Fast forward to last week’s Throne Speech and in particular the One Bermuda Alliance’s promise to introduce “controls” on the importation of medical equipment. In a poorly-worded effort, the Government attempted to justify this draconian measure by claiming that it would reduce healthcare costs.

The pro-business, pro-competition OBA boldly violated the basic tenet of the so-called free market system! They even went as far as to suggest dishonesty on the part of those of us who have invested millions of dollars in modern healthcare technology.

“This high capacity inevitably leads to high utilisation,” the Throne Speech went on “as providers have an incentive to seek a return on their investment. The result is equipment use that is not always medically necessary and that increases health costs.”

That is another way of saying that doctors who own medical equipment order tests that are not necessary. In other words, they cheat and steal under the guise of practicing medicine. I don’t know what happens at all medical facilities, but I know that doctors at Bermuda HealthCare, Brown-Darrell, and in other diagnostic practices in Bermuda do not engage in that kind of activity!

In fact there are more than 60 local doctors who refer patients to our facilities. Is the OBA implying that these physicians are sending their patients to us so we can get a good return on our investment? Or, are they simply trying to use modern imaging technology to determine their patients’ diagnoses, without using surgery as the diagnostic tool?

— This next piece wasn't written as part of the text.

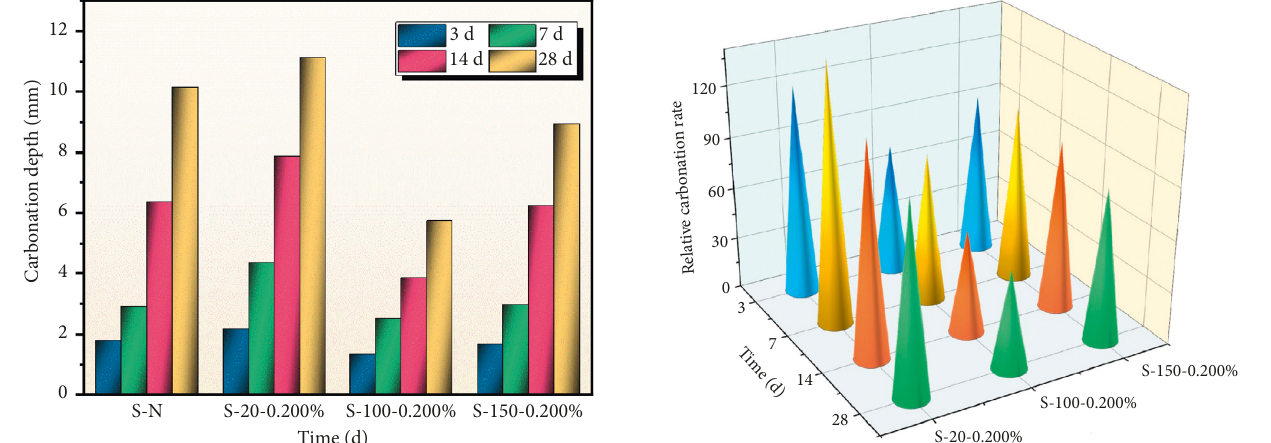
Figure 7: Relative carbonation rate of concrete with SAP of dif- ferent sizes. time, the effect of SAP particle size on the hydration of cement was studied by analyzing the FTIR spectra of day 56 (Figure 11).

Shame on the Government! They need a reality check.

Bermuda Healthcare Services and Brown-Darrell Clinic have invested heavily in MRI and CT technology (and paid hundreds of thousands of dollars in Customs Duty). In addition to purchasing the equipment, we purchased and maintain state-of-the-art technology which allows our scans to be read real-time by some of the top radiology specialists in the world.

We did so because we believe it is important for Bermuda — a relatively remote island populated by 65,000 people with extremely high incidences of hypertension, diabetes, and heart and kidney disease — to have more than one CT machine and more than one MRI machine.

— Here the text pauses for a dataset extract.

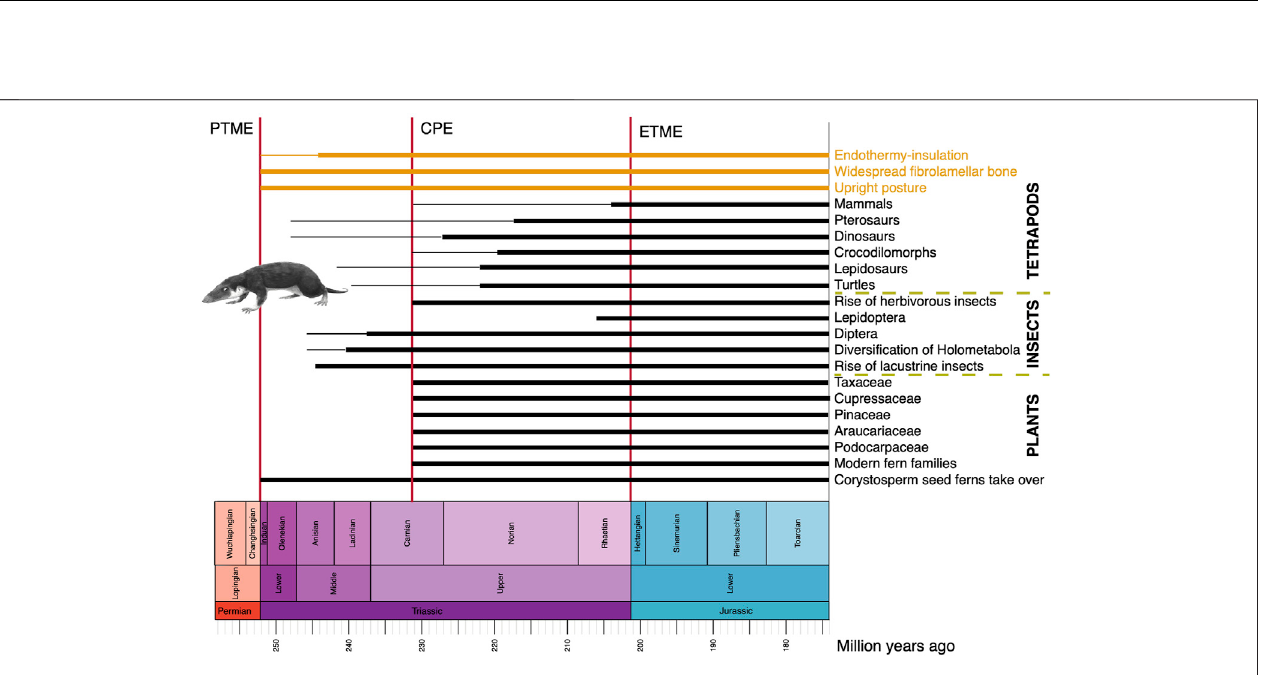
Frontiers in Earth Science |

There have been times when the hospital CT machine was not working, and patients had to receive emergency scans at Brown-Darrell. Bermuda HealthCare’s brand new MRI is a powerful, state of the art machine that has an open bore, and is capable of accommodating many Bermudians who are clinically obese as well as those who are claustrophobic. What would the OBA’s plans be for these patients? Meanwhile, choice and competition in medicine are good things — the ultimate beneficiary is the patient!

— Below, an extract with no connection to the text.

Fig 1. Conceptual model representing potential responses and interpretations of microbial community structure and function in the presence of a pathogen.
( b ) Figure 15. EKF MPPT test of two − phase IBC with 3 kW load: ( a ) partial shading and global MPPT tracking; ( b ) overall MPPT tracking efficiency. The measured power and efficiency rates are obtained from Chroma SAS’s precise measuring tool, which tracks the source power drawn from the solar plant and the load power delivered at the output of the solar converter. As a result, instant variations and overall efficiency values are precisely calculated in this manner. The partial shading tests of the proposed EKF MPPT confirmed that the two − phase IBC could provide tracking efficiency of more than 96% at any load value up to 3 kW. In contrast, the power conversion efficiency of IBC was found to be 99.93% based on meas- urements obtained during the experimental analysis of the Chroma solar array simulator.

No Government agency has EVER reviewed our work to determine if we are performing unnecessary studies at Bermuda HealthCare or Brown-Darrell. How then can they propose to legislate the “control” of the importation of medical equipment?

It would appear that their objective is not improved medical care for Bermudians, even though they say the focus is ostensibly on cost reduction. Many people do not believe them. They believe the focus is personal and that they are out to destroy my practice. I believe that to be the case as well.

Let me make all privy to an unknown fact. MRI’s given at Bermuda HealthCare are billed at 80 percent of the cost that the hospital charges. So, if the OBA’s aim is cost reduction alone, wouldn’t it make sense to direct as many outpatient and non-emergency MRI’s as possible to the Bermuda HealthCare facility to save money? No one has proposed that as an immediate way to reduce healthcare costs.

Further, diagnostic imaging amounts to less than two percent of total healthcare costs in Bermuda. Yet, the OBA is making this relatively small line item its priority healthcare cost reduction target? I wonder why.

As one OBA Government official told me: “We are aiming at you because you are low-hanging fruit!”

So, the OBA would endanger the health of Bermudian patients in order to destroy me? Wow! In response, I would simply say that I am not a mango. I can breathe, I can write, I can talk, and I can fight.

I will not sit idly by and see legislation proposed and passed that will endanger the viability of my practice and the health of my patients.